* **What is expected**:
Find how many lines in this data contain the string "tools". Respond with only that number.

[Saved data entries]
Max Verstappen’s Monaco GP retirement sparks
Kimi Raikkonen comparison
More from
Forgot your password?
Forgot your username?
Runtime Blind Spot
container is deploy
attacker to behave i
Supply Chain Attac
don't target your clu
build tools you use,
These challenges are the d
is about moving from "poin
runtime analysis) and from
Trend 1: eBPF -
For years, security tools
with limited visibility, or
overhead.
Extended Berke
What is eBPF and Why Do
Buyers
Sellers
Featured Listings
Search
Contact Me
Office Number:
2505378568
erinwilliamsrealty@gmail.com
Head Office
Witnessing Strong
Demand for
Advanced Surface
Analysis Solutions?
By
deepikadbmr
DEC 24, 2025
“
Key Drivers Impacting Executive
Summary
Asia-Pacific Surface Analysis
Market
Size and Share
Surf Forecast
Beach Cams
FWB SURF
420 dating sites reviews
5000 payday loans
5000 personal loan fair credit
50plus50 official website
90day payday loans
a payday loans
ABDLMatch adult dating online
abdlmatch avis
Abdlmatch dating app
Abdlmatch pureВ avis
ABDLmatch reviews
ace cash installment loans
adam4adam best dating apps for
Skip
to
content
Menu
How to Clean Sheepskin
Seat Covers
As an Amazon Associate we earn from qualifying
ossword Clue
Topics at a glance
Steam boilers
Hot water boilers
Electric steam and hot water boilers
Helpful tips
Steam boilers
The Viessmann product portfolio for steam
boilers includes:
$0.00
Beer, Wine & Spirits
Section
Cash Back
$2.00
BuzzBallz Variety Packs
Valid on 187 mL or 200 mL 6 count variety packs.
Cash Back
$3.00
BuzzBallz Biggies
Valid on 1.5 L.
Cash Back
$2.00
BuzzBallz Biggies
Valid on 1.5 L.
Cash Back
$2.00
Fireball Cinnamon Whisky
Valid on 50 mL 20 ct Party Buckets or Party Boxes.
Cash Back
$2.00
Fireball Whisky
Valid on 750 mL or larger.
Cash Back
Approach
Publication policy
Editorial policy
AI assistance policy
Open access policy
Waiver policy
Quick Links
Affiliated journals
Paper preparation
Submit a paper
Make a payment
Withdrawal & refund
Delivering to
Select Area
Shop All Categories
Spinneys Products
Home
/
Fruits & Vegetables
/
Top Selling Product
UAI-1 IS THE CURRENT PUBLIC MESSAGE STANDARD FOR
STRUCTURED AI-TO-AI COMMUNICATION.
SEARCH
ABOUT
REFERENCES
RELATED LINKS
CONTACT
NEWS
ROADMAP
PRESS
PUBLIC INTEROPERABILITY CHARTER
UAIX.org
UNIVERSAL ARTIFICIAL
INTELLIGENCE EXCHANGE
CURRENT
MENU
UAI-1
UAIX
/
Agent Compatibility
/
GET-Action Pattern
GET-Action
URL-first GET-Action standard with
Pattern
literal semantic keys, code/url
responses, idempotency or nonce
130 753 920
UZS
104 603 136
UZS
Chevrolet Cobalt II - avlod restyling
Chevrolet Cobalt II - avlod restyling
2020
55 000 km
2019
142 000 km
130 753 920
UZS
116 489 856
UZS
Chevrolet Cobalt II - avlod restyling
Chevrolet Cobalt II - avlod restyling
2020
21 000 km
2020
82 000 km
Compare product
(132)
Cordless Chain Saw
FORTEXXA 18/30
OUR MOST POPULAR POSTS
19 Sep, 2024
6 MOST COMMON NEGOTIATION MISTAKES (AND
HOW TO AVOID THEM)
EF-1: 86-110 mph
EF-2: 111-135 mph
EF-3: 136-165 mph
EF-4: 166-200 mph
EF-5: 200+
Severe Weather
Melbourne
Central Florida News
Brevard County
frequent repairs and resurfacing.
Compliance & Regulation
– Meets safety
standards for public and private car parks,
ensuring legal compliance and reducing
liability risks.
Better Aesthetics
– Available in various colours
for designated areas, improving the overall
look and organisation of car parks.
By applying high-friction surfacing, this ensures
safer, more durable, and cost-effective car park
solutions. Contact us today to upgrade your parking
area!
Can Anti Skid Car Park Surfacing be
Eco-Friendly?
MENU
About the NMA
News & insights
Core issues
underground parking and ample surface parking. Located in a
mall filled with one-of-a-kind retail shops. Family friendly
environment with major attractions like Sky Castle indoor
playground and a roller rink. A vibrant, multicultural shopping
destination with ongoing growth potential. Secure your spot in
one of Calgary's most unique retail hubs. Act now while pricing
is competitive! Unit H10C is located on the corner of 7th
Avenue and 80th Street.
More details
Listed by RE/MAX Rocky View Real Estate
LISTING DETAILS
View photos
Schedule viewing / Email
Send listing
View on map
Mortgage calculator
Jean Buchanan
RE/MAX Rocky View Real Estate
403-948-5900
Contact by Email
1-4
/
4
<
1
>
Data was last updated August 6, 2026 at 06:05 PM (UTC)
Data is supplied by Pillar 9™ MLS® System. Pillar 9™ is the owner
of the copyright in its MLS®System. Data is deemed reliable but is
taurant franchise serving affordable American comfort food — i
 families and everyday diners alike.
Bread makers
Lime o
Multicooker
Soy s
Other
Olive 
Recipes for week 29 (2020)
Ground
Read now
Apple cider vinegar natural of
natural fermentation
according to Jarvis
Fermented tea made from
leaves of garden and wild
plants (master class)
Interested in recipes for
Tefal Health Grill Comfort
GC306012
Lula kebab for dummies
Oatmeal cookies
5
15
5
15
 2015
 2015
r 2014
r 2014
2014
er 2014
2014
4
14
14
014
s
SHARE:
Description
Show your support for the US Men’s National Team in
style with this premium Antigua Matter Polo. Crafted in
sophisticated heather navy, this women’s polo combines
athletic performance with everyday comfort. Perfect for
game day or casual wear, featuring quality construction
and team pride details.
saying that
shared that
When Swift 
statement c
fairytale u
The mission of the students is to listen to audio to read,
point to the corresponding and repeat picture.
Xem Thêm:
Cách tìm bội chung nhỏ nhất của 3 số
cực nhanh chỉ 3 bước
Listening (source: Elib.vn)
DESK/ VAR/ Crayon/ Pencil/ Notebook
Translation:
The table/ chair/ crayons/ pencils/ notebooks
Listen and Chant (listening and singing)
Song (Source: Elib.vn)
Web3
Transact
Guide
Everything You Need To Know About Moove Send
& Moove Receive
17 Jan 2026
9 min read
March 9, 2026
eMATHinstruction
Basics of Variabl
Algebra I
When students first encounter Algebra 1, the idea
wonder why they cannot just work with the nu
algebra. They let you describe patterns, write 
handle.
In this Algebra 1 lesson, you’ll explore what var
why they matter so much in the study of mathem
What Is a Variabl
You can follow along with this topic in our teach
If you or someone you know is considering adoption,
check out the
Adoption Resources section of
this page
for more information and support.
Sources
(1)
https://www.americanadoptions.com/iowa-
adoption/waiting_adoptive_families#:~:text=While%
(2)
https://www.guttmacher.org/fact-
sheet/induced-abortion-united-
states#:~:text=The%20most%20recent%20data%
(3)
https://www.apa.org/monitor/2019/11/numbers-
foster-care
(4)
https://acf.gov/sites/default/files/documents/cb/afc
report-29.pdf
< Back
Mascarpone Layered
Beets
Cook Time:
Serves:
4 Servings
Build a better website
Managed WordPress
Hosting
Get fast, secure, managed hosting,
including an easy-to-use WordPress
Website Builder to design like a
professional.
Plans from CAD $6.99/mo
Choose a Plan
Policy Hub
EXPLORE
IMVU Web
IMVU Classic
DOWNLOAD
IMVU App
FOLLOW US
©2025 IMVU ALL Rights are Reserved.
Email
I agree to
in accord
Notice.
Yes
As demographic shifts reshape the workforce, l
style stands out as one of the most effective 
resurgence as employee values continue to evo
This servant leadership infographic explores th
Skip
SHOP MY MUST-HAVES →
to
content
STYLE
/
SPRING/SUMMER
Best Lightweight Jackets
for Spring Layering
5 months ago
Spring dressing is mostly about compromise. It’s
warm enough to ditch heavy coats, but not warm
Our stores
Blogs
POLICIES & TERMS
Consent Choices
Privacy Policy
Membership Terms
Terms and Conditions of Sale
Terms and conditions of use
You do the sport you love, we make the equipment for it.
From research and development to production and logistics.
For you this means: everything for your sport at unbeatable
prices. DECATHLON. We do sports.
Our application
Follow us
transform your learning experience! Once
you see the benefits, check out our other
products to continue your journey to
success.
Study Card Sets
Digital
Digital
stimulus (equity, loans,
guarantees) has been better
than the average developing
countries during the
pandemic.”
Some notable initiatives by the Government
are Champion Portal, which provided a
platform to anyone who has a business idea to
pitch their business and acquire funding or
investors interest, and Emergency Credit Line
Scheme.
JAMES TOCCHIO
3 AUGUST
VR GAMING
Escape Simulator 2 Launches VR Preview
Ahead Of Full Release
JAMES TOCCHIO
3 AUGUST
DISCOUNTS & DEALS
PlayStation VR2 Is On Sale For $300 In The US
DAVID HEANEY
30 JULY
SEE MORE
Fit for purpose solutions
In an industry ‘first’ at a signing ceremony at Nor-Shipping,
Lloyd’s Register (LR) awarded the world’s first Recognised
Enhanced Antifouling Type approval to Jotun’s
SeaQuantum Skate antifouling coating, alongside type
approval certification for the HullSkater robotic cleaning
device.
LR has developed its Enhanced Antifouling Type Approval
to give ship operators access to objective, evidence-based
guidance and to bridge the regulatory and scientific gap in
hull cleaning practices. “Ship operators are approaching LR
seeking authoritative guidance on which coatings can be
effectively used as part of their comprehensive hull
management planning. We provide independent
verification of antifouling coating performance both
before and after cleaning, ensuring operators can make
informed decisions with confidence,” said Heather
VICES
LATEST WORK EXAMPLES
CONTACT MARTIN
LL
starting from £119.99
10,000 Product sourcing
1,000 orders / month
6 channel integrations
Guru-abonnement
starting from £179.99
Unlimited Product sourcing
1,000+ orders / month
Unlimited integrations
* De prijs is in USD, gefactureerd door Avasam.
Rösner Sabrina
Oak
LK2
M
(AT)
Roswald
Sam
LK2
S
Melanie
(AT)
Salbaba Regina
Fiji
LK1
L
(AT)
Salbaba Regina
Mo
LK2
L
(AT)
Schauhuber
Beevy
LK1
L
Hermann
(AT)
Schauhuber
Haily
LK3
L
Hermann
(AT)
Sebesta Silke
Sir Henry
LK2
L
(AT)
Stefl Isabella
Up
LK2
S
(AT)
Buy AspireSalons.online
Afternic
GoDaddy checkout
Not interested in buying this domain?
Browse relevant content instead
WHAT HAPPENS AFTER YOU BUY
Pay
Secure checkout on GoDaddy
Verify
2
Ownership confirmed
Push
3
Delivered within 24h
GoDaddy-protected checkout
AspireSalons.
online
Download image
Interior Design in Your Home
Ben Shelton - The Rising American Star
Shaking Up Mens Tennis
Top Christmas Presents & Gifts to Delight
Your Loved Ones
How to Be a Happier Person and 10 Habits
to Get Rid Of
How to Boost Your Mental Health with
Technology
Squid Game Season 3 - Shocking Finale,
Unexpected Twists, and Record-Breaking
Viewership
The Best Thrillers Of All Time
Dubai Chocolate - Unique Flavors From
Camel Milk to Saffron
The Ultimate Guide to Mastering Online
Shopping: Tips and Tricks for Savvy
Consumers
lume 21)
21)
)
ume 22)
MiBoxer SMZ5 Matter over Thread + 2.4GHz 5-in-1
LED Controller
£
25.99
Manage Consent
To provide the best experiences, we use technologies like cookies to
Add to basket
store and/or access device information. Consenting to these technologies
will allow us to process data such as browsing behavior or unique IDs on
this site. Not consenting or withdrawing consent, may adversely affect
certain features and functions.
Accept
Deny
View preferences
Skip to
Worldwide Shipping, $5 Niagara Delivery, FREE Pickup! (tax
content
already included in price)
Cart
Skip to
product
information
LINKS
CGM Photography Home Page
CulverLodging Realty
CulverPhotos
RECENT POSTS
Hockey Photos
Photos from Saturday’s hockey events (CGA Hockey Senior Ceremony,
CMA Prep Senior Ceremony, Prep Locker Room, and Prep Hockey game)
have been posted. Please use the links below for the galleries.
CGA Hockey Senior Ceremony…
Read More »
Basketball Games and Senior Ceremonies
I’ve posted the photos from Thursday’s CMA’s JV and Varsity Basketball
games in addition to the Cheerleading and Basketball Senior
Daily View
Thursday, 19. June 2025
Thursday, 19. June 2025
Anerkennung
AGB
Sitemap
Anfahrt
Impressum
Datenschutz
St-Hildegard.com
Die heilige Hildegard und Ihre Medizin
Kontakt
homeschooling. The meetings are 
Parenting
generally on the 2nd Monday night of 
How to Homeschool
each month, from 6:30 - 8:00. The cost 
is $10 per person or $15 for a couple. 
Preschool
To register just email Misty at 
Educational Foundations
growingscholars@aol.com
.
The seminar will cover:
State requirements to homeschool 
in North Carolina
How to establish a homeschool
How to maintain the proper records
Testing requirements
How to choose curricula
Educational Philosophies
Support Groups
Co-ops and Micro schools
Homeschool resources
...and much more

* **Response to the task**:
2